### Stored data entries
■ ■ ■ ■ ■ ■ ■
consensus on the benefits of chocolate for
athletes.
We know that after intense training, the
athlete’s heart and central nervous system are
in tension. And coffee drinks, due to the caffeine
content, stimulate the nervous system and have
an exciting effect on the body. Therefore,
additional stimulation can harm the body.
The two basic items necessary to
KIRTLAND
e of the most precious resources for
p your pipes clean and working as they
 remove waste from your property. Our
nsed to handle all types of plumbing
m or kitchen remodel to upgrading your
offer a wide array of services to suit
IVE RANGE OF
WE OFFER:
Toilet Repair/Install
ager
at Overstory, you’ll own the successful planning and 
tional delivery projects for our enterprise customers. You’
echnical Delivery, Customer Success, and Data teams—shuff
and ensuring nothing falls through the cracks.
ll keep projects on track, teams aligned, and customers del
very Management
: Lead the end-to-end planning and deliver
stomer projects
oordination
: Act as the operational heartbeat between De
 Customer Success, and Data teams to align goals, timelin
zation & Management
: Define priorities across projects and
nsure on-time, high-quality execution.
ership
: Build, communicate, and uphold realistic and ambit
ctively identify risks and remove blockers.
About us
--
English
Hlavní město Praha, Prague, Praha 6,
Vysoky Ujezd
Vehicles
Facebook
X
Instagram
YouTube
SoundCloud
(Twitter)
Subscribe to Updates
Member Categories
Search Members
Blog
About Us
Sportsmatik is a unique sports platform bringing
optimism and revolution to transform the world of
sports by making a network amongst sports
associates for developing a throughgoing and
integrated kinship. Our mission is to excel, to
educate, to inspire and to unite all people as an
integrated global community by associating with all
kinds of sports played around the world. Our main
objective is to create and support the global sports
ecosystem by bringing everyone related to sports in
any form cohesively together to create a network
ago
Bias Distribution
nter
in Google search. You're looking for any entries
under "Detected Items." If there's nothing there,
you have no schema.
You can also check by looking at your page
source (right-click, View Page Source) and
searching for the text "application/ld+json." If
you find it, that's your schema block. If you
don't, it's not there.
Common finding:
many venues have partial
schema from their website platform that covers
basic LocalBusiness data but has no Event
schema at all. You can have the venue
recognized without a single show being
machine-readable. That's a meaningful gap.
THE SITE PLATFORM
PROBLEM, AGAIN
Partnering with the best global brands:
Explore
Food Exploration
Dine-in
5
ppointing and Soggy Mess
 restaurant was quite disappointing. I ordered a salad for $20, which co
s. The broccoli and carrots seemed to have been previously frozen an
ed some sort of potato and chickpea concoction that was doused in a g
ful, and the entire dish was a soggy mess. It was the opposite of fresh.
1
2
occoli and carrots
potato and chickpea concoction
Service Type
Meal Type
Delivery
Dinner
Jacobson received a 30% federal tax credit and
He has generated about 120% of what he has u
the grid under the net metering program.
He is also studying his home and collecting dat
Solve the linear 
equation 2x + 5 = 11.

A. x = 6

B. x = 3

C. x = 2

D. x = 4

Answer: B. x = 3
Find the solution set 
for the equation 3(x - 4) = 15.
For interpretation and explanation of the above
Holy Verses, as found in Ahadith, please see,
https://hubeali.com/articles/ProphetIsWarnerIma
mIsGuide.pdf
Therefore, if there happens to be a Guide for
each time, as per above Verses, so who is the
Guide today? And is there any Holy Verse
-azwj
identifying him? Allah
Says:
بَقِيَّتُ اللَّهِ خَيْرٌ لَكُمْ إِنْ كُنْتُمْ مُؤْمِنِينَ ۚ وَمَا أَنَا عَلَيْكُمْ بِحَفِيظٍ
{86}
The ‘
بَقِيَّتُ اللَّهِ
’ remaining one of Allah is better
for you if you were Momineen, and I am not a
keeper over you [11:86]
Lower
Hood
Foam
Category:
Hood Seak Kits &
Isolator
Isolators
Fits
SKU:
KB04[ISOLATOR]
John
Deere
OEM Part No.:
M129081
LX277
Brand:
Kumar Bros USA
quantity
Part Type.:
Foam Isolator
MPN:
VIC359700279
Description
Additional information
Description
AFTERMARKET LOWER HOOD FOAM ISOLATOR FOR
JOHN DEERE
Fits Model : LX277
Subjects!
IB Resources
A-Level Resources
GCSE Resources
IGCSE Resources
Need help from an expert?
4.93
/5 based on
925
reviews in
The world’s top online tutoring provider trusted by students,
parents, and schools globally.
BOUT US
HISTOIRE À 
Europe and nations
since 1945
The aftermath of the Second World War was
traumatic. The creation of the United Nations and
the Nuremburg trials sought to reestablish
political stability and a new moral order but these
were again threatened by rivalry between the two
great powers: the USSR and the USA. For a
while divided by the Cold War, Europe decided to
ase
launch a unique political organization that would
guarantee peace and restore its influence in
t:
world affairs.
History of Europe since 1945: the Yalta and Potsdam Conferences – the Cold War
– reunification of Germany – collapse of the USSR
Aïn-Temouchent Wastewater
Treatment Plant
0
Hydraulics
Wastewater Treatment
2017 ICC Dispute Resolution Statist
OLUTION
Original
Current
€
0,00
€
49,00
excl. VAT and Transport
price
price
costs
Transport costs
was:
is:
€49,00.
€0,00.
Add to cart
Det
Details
■ ■ ■ ■ ■ ■ ■
### WHAT YOU ARE ASKED TO DO
Go through all the items above and write out their lines again, putting "Client Success" wherever "Customer Success" appears. Leave everything else unchanged.

### SOLUTION FOR THIS EXERCISE
consensus on the benefits of chocolate for
athletes.
We know that after intense training, the
athlete’s heart and central nervous system are
in tension. And coffee drinks, due to the caffeine
content, stimulate the nervous system and have
an exciting effect on the body. Therefore,
additional stimulation can harm the body.
The two basic items necessary to
KIRTLAND
e of the most precious resources for
p your pipes clean and working as they
 remove waste from your property. Our
nsed to handle all types of plumbing
m or kitchen remodel to upgrading your
offer a wide array of services to suit
IVE RANGE OF
WE OFFER:
Toilet Repair/Install
ager
at Overstory, you’ll own the successful planning and 
tional delivery projects for our enterprise customers. You’
echnical Delivery, Client Success, and Data teams—shuff
and ensuring nothing falls through the cracks.
ll keep projects on track, teams aligned, and customers del
very Management
: Lead the end-to-end planning and deliver
stomer projects
oordination
: Act as the operational heartbeat between De
 Client Success, and Data teams to align goals, timelin
zation & Management
: Define priorities across projects and
nsure on-time, high-quality execution.
ership
: Build, communicate, and uphold realistic and ambit
ctively identify risks and remove blockers.
About us
--
English
Hlavní město Praha, Prague, Praha 6,
Vysoky Ujezd
Vehicles
Facebook
X
Instagram
YouTube
SoundCloud
(Twitter)
Subscribe to Updates
Member Categories
Search Members
Blog
About Us
Sportsmatik is a unique sports platform bringing
optimism and revolution to transform the world of
sports by making a network amongst sports
associates for developing a throughgoing and
integrated kinship. Our mission is to excel, to
educate, to inspire and to unite all people as an
integrated global community by associating with all
kinds of sports played around the world. Our main
objective is to create and support the global sports
ecosystem by bringing everyone related to sports in
any form cohesively together to create a network
ago
Bias Distribution
nter
in Google search. You're looking for any entries
under "Detected Items." If there's nothing there,
you have no schema.
You can also check by looking at your page
source (right-click, View Page Source) and
searching for the text "application/ld+json." If
you find it, that's your schema block. If you
don't, it's not there.
Common finding:
many venues have partial
schema from their website platform that covers
basic LocalBusiness data but has no Event
schema at all. You can have the venue
recognized without a single show being
machine-readable. That's a meaningful gap.
THE SITE PLATFORM
PROBLEM, AGAIN
Partnering with the best global brands:
Explore
Food Exploration
Dine-in
5
ppointing and Soggy Mess
 restaurant was quite disappointing. I ordered a salad for $20, which co
s. The broccoli and carrots seemed to have been previously frozen an
ed some sort of potato and chickpea concoction that was doused in a g
ful, and the entire dish was a soggy mess. It was the opposite of fresh.
1
2
occoli and carrots
potato and chickpea concoction
Service Type
Meal Type
Delivery
Dinner
Jacobson received a 30% federal tax credit and
He has generated about 120% of what he has u
the grid under the net metering program.
He is also studying his home and collecting dat
Solve the linear 
equation 2x + 5 = 11.

A. x = 6

B. x = 3

C. x = 2

D. x = 4

Answer: B. x = 3
Find the solution set 
for the equation 3(x - 4) = 15.
For interpretation and explanation of the above
Holy Verses, as found in Ahadith, please see,
https://hubeali.com/articles/ProphetIsWarnerIma
mIsGuide.pdf
Therefore, if there happens to be a Guide for
each time, as per above Verses, so who is the
Guide today? And is there any Holy Verse
-azwj
identifying him? Allah
Says:
بَقِيَّتُ اللَّهِ خَيْرٌ لَكُمْ إِنْ كُنْتُمْ مُؤْمِنِينَ ۚ وَمَا أَنَا عَلَيْكُمْ بِحَفِيظٍ
{86}
The ‘
بَقِيَّتُ اللَّهِ
’ remaining one of Allah is better
for you if you were Momineen, and I am not a
keeper over you [11:86]
Lower
Hood
Foam
Category:
Hood Seak Kits &
Isolator
Isolators
Fits
SKU:
KB04[ISOLATOR]
John
Deere
OEM Part No.:
M129081
LX277
Brand:
Kumar Bros USA
quantity
Part Type.:
Foam Isolator
MPN:
VIC359700279
Description
Additional information
Description
AFTERMARKET LOWER HOOD FOAM ISOLATOR FOR
JOHN DEERE
Fits Model : LX277
Subjects!
IB Resources
A-Level Resources
GCSE Resources
IGCSE Resources
Need help from an expert?
4.93
/5 based on
925
reviews in
The world’s top online tutoring provider trusted by students,
parents, and schools globally.
BOUT US
HISTOIRE À 
Europe and nations
since 1945
The aftermath of the Second World War was
traumatic. The creation of the United Nations and
the Nuremburg trials sought to reestablish
political stability and a new moral order but these
were again threatened by rivalry between the two
great powers: the USSR and the USA. For a
while divided by the Cold War, Europe decided to
ase
launch a unique political organization that would
guarantee peace and restore its influence in
t:
world affairs.
History of Europe since 1945: the Yalta and Potsdam Conferences – the Cold War
– reunification of Germany – collapse of the USSR
Aïn-Temouchent Wastewater
Treatment Plant
0
Hydraulics
Wastewater Treatment
2017 ICC Dispute Resolution Statist
OLUTION
Original
Current
€
0,00
€
49,00
excl. VAT and Transport
price
price
costs
Transport costs
was:
is:
€49,00.
€0,00.
Add to cart
Det
Details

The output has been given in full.